Attackers Are Exploiting Adobe Acrobat and Reader
As if the Apple iOS 6.1 security flaw isn’t enough, there’s another one. Yesterday, Adobe posted in their security bulletin that a malicious file can cause the application to crash and allow an attacker to take control. This security hole affects Mac and Windows and are working on an immediate fix.
Upon successful exploitation, it will drop two DLLs. The first DLL shows a fake error message and opens a decoy PDF document, which is usually common in targeted attacks. The second DLL in turn drops the callback component, which talks to a remote domain.
Adobe Acrobat and Adobe Reader Versions affected:
- Adobe Reader XI (11.0.01 and earlier) for Windows and Macintosh
- Adobe Reader X (10.1.5 and earlier) for Windows and Macintosh
- Adobe Reader 9.5.3 and earlier 9.x versions for Windows and Macintosh
- Adobe Acrobat XI (11.0.01 and earlier) for Windows and Macintosh
- Adobe Acrobat X (10.1.5 and earlier) for Windows and Macintosh
- Adobe Acrobat 9.5.3 and earlier 9.x versions for Windows and Macintosh
If you have Adobe Reader XI or Adobe Acrobat XI for Windows, here’s what you can do:
Users of Adobe Reader XI and Acrobat XI for Windows can protect themselves from this exploit by enabling Protected View. To enable this setting, choose the “Files from potentially unsafe locations” option under the Edit > Preferences > Security (Enhanced) menu.

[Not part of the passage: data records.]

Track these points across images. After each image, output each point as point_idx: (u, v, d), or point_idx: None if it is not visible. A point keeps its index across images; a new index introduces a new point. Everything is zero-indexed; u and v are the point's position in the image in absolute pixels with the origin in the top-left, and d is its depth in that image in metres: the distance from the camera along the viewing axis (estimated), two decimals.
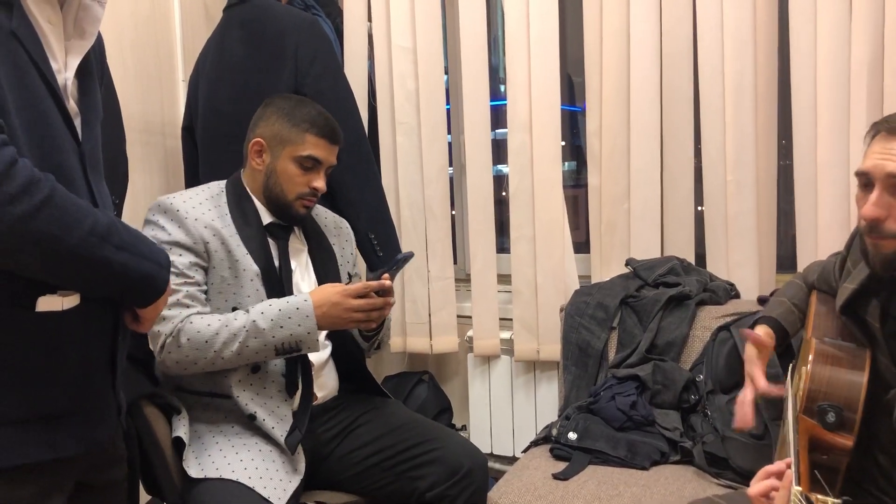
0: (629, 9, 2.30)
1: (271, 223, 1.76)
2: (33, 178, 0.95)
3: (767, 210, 2.27)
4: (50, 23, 1.08)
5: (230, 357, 1.59)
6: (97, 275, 1.05)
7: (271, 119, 1.75)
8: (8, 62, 0.99)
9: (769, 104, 2.24)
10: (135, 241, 1.09)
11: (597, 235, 2.44)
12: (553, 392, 2.50)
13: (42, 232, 0.95)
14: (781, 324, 1.62)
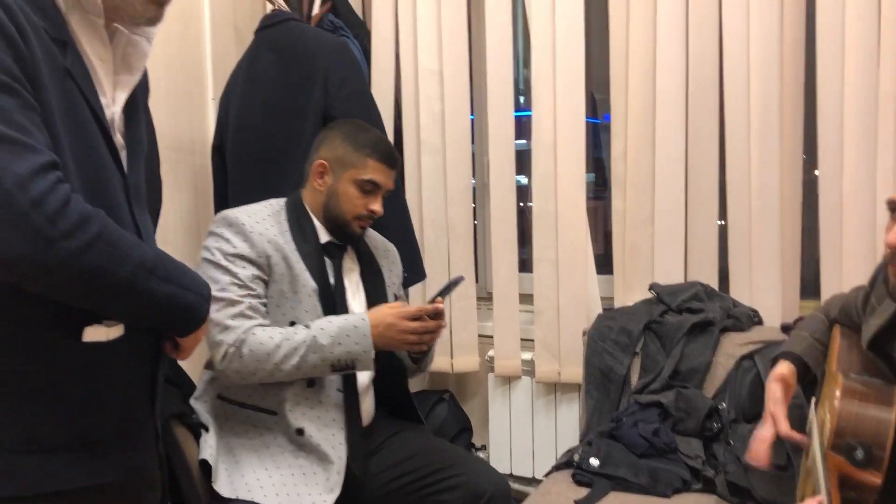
0: (655, 33, 2.31)
1: (328, 242, 1.82)
2: (86, 214, 0.98)
3: (791, 236, 2.27)
4: (101, 59, 1.12)
5: (289, 370, 1.64)
6: (143, 306, 1.08)
7: (335, 142, 1.82)
8: (62, 98, 1.03)
9: (795, 130, 2.24)
10: (179, 273, 1.12)
11: (620, 259, 2.45)
12: (574, 415, 2.51)
13: (94, 266, 0.98)
14: (804, 359, 1.61)
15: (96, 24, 1.09)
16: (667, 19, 2.29)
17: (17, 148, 0.93)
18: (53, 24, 1.04)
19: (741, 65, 2.22)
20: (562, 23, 2.41)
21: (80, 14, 1.08)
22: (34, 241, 0.92)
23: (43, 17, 1.03)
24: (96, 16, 1.09)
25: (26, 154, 0.93)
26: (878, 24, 2.05)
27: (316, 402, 1.71)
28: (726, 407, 1.97)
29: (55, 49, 1.03)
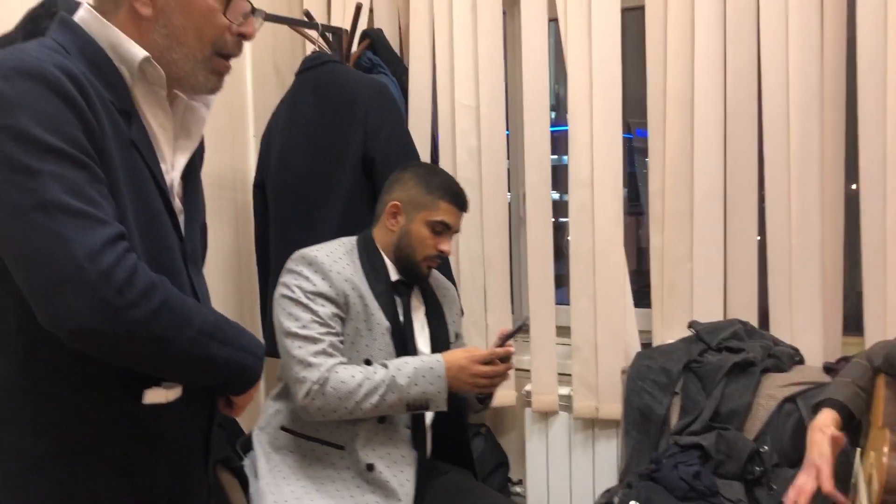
0: (693, 71, 2.31)
1: (397, 280, 1.87)
2: (151, 283, 1.01)
3: (833, 271, 2.25)
4: (162, 127, 1.16)
5: (368, 409, 1.69)
6: (203, 370, 1.11)
7: (408, 184, 1.88)
8: (126, 167, 1.07)
9: (836, 164, 2.22)
10: (236, 336, 1.15)
11: (658, 295, 2.44)
12: (612, 452, 2.49)
13: (159, 334, 1.02)
14: (848, 407, 1.59)
15: (159, 94, 1.14)
16: (704, 55, 2.28)
17: (88, 221, 0.97)
18: (119, 96, 1.09)
19: (780, 102, 2.21)
20: (598, 59, 2.42)
21: (145, 85, 1.12)
22: (103, 312, 0.96)
23: (110, 90, 1.08)
24: (160, 87, 1.13)
25: (96, 227, 0.97)
26: None
27: (386, 439, 1.77)
28: (769, 450, 1.95)
29: (120, 120, 1.08)
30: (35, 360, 1.05)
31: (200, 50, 1.13)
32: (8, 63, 0.99)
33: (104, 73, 1.08)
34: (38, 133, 0.96)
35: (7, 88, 0.97)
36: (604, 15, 2.41)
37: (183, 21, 1.11)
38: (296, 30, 2.62)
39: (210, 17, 1.13)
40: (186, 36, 1.12)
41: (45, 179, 0.95)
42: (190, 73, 1.14)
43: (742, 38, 2.26)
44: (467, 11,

Also, last week Adobe Flash player had a security hole as well. If you have been getting that nagging “update your Flash player” message, do so. If you turned off notifications for updates, you can manually download Adobe Flash player and install it.
Be careful of any PDF files you receive. Make sure they’re from trusted sources. Even if you receive a PDF file from a friend, if it seems like something they wouldn’t send, don’t open it or ask them if they sent you the file. Alternatively, you can sandbox your browser using Sandboxie for Windows. I don’t know a Mac version of it, but if anyone does, please make recommendations below.